Key financial reporting issues

a. Revenue recognition

Ideally, in a FOB terms scenario, revenue is typically recognised by the seller at the time of dispatch from the seller's premises and at the same time inventory is recorded by the buyer as it is when the risk and rewards of the goods transfer from seller to the buyer.

The adjustment would require our Company to include the inventory shipped by seller on 26-Dec-18 as at 31-Dec-18 and the purchases earlier booked in FY19 would now be booked in FY18 (on 26-Dec-18). No adjustment is required for sale made to ultimate customer with customisation as the accounting treatment is correct.

This is a case of incorrect accounting treatment, no judgement is involved. Without this adjustment, as at 31-Dec-18 payables will be understated by $61,000 and inventory would be understated by $61,000 and there would be no impact on the overall profit but purchases and closing stock would be understated by $61,000.
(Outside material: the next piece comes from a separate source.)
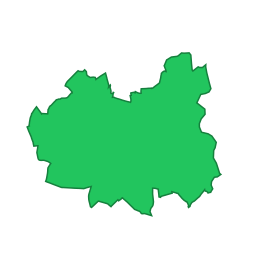 Obio/Akpor, Rivers, Nigeria, rotated 190°
{"feature_id": "59680162B6299894636493", "entity_name": "Obio/Akpor", "entity_type": "district", "adm_level": 2, "iso_a3": "NGA", "parent_name": "Nigeria", "parent_adm1": "Rivers", "projection": "robinson", "projection_center": [7.009, 4.856], "detail": "fine", "context": "isolated", "style": "filled", "palette": "green", "viewbox_px": 256, "rotation_deg": 190, "n_neighbors": 0, "source": "geoboundaries", "source_scale": "gbopen_adm2", "svg_char_len": 5288}
<svg xmlns="http://www.w3.org/2000/svg" viewBox="0 0 256 256"><g transform="rotate(190 128 128)"><path d="M88.3,211.2L90.6,208.4L91.8,207.2L97.6,205.4L101.8,201.7L103.0,196.1L103.2,195.6L100.8,191.6L100.3,190.2L102.2,190.4L103.8,188.9L104.2,188.1L104.6,187.7L104.6,187.3L104.5,186.5L104.6,185.2L104.5,182.9L104.7,180.2L104.8,177.9L105.9,176.7L107.0,175.5L108.9,173.5L110.3,171.9L110.8,171.4L111.5,171.1L111.7,171.4L112.2,171.2L114.9,170.6L117.0,170.0L119.7,169.4L119.8,169.4L121.8,168.9L121.7,167.6L121.6,166.4L121.3,165.3L121.1,164.6L122.2,164.2L123.4,164.2L124.2,164.3L125.5,164.6L127.1,165.1L127.2,164.5L127.0,164.0L127.1,163.8L127.4,163.9L127.8,164.0L128.2,164.2L128.6,164.1L129.9,163.6L131.2,163.1L131.3,163.0L131.2,162.5L130.8,161.6L130.5,160.7L131.5,160.3L130.3,157.3L129.9,156.0L129.8,154.8L129.9,154.3L130.0,153.7L130.7,153.8L132.9,153.9L135.4,154.1L138.8,154.5L141.4,154.9L143.6,155.1L146.4,155.5L146.8,155.7L147.1,155.8L147.5,155.8L148.6,155.5L148.5,156.2L148.5,157.2L148.6,159.0L148.3,160.4L148.7,160.5L148.9,159.3L149.0,159.2L149.9,159.2L150.8,159.2L150.9,159.3L151.1,159.9L151.1,160.1L151.1,160.5L151.1,161.0L151.2,161.5L151.4,162.1L151.8,162.9L152.2,163.8L152.5,164.4L152.7,164.7L152.7,164.8L152.7,165.4L152.7,166.8L152.9,167.2L154.2,164.9L154.2,165.8L154.3,166.4L154.5,166.8L154.6,167.2L155.4,168.9L156.3,170.8L157.2,172.7L157.6,173.7L158.3,175.2L159.7,178.2L163.9,174.5L167.0,171.3L167.3,171.1L168.0,170.2L169.0,172.1L170.9,172.1L174.1,171.2L177.4,172.6L178.1,173.9L178.8,176.3L180.8,177.8L181.8,176.3L182.1,175.9L182.3,175.8L183.4,175.6L185.8,175.3L187.1,175.7L187.8,174.8L188.6,173.7L192.3,168.3L195.8,163.3L196.4,161.9L196.8,160.8L196.9,160.2L197.1,159.4L197.2,158.6L195.0,157.9L194.0,157.6L193.6,157.4L193.0,156.8L192.3,156.3L191.3,155.4L190.7,155.0L190.1,154.4L189.6,154.1L189.2,153.5L189.1,153.1L189.1,152.9L189.6,152.9L189.8,152.7L190.1,152.2L190.7,151.2L191.3,150.3L192.1,148.8L192.5,148.2L193.0,147.5L193.6,147.1L194.2,146.8L194.8,146.6L195.6,146.4L196.1,146.3L198.0,146.0L198.4,145.9L198.8,145.7L199.5,145.0L199.8,144.7L201.4,144.4L201.8,144.1L202.9,143.6L203.5,143.3L203.8,142.8L204.4,141.8L205.3,140.6L206.3,139.0L207.3,137.4L207.9,136.6L208.4,136.3L208.7,135.7L209.2,134.7L209.3,133.7L209.5,133.1L209.9,132.4L209.5,128.0L211.9,127.7L215.3,127.3L215.5,126.9L221.8,133.0L223.4,129.9L223.8,129.0L224.5,127.2L225.0,126.0L225.4,125.4L225.4,123.9L225.6,122.9L225.9,121.6L226.0,120.4L226.0,119.8L226.0,118.7L226.0,117.4L226.0,116.6L225.9,115.5L225.9,114.4L225.9,113.7L225.8,113.1L225.6,112.9L227.5,111.5L226.5,109.9L225.4,108.0L221.6,102.2L221.3,101.4L219.9,99.0L219.0,97.5L218.8,96.9L218.3,95.5L217.6,93.8L214.4,94.7L213.6,94.9L213.5,91.9L213.5,89.6L213.5,88.5L213.4,87.8L213.2,87.2L212.9,86.6L212.7,86.0L212.3,85.0L211.8,83.7L211.1,82.1L210.7,81.6L210.3,81.3L209.8,81.0L208.1,81.0L206.0,81.5L204.9,81.6L200.6,81.0L197.9,79.7L198.3,78.8L199.7,75.4L199.8,75.0L199.9,74.7L199.8,73.8L199.8,73.3L199.7,72.6L199.6,72.0L199.5,70.8L199.4,69.5L199.4,68.5L199.4,67.3L199.4,65.6L199.4,64.6L199.5,62.7L199.7,61.7L199.8,61.1L199.0,60.9L195.5,60.3L191.6,59.5L183.1,57.9L181.1,58.2L175.1,58.9L169.9,59.5L164.7,60.2L161.0,60.6L158.2,62.1L155.9,63.2L154.1,64.0L154.7,58.5L154.9,56.7L155.0,56.3L155.0,54.8L154.9,53.8L154.4,51.6L154.1,50.5L153.6,49.2L152.2,46.1L151.3,44.0L151.2,44.0L150.7,43.7L150.4,43.5L150.2,43.4L150.0,43.6L149.5,44.2L147.7,46.6L145.5,49.6L144.5,50.8L144.2,50.9L143.1,50.7L138.0,50.2L136.4,50.0L135.6,49.9L135.1,49.9L134.8,49.8L134.5,49.6L133.9,49.2L132.7,48.5L131.1,47.6L130.8,48.2L125.5,55.6L124.5,54.7L124.0,55.4L123.6,55.7L122.9,56.3L122.3,57.1L121.8,57.6L121.7,57.8L121.7,58.2L121.6,58.3L121.1,58.1L120.1,57.4L118.7,56.6L117.6,55.9L116.2,55.1L115.3,54.5L110.7,51.3L109.6,50.6L108.8,50.0L107.8,49.3L107.4,49.0L106.8,48.9L105.8,48.7L104.9,48.5L104.2,48.3L102.4,48.0L101.8,47.8L101.5,47.6L101.0,47.1L100.6,46.7L100.2,46.3L100.0,46.2L99.7,46.1L99.4,46.0L98.9,46.1L98.0,46.3L97.0,46.6L96.8,46.6L96.3,46.6L95.6,46.5L94.3,46.4L93.1,46.2L89.5,45.8L91.7,49.3L91.8,49.9L91.7,50.6L91.7,51.6L91.6,52.7L91.2,53.5L90.3,55.3L90.0,56.5L90.0,58.1L90.1,59.7L90.9,62.5L91.4,64.2L92.3,67.3L93.3,73.0L92.2,73.2L90.2,73.3L87.6,73.0L87.6,72.8L87.1,71.2L86.4,68.9L85.9,67.2L85.5,65.5L83.9,65.4L83.9,66.2L82.0,67.2L79.9,68.2L77.5,69.4L73.2,71.5L73.7,72.9L71.9,72.7L69.8,72.5L68.8,72.3L67.6,72.2L67.4,72.3L65.7,70.6L64.3,69.6L63.1,68.5L60.5,66.7L57.9,65.5L57.7,65.6L57.2,65.5L56.1,64.1L55.0,62.4L55.0,62.2L54.9,61.8L55.0,61.5L55.1,61.2L54.6,60.3L54.0,60.9L53.6,61.2L53.4,61.5L53.3,61.9L53.3,62.5L53.3,62.9L53.1,63.4L52.8,64.3L52.5,65.0L52.3,65.5L51.8,66.1L51.5,66.4L51.0,66.8L50.2,67.4L49.9,67.7L49.3,68.4L48.4,69.6L47.7,70.5L47.1,71.3L46.1,72.4L45.6,73.1L45.3,73.7L44.6,75.4L43.1,78.0L41.8,80.5L41.6,79.9L41.3,79.5L40.8,79.3L39.6,79.2L39.1,79.0L38.2,78.4L37.9,77.9L36.1,78.8L35.4,79.0L35.4,79.4L34.0,82.8L36.2,86.2L36.4,89.8L34.4,94.5L31.5,95.4L28.5,98.4L29.9,99.2L34.9,108.7L38.7,113.3L39.7,120.8L38.8,123.6L38.6,129.2L44.0,134.6L48.1,136.2L54.9,136.6L57.9,141.4L58.5,144.7L57.5,149.7L54.5,154.9L55.6,159.9L64.6,164.7L62.2,173.7L57.8,175.4L54.5,177.6L53.2,181.1L55.4,185.7L60.0,196.0L62.1,201.7L62.4,203.8L65.2,200.5L68.0,200.0L69.5,200.4L74.0,195.4L74.9,196.3L76.7,202.6L78.8,210.8L80.8,212.6L85.8,211.4L88.3,211.2Z" fill="#22c55e" stroke="#15803d" stroke-width="1.5"/></g></svg>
b. Ommision to include returned items and book loss on damages

The adjustment would require our Company to book the sales return ($24,000) and damages ($2,000) in FY18 in the P&L, reduce the receivables amount to the extent of return credit ($24,000) and increase the inventory value by $16,000 in the balance sheet as at 31-Dec-18.

This is a case of incorrect accounting treatment, no judgement is involved. Without this adjustment, the profit in FY18 would be overstated by $6,000 ($24,000 in sales - $2,000 in damages - $16,000 in closing stock). On the balance sheet, as at 31-Dec-18, receivables will be overstated by $24,000 and inventory would be understated by $16,000 and retained earnings will be overstated by $6,000 (the profit amount).

c. Incorrect inclusion of sold stock in the inventory

The adjustment would require our company to reduce the inventory by $11,000. This would reduce the gross profit. It would not have any impact on sales ($14,000) as the same is booked on 31-Dec-18.

This is a case of an accounting error, no judgement is involved. Without this adjustment, the profit in FY18 would be overstated by $11,000. On the balance sheet, as at 31-Dec-18, inventory would be overstated by $11,000 and retained earnings will be overstated by $11,000 (the profit amount).

d. Overstatment of account payables and purchases

Ideally, in a FOB destination terms scenario, revenue is typically recognised by the seller at the time of receipt of goods at buyer's premises and at the same time inventory is recorded by the buyer as it is when the risk and rewards of the goods transfer from seller to the buyer. The risk of loss in transit is borne by the seller.

While the Company is correct in not including the inventory in the count, the Company would be required to reduce the payables by $6,000 and reduce the purchases by $6,000.

This is a case of incorrect accounting treatment, no judgement is involved. Without this adjustment, the profit in FY18 would be understated by $6,000. On the balance sheet, as at 31-Dec-18, payables would be overstated by $6,000 and retained earnings will be understated by $6,000 (the profit amount).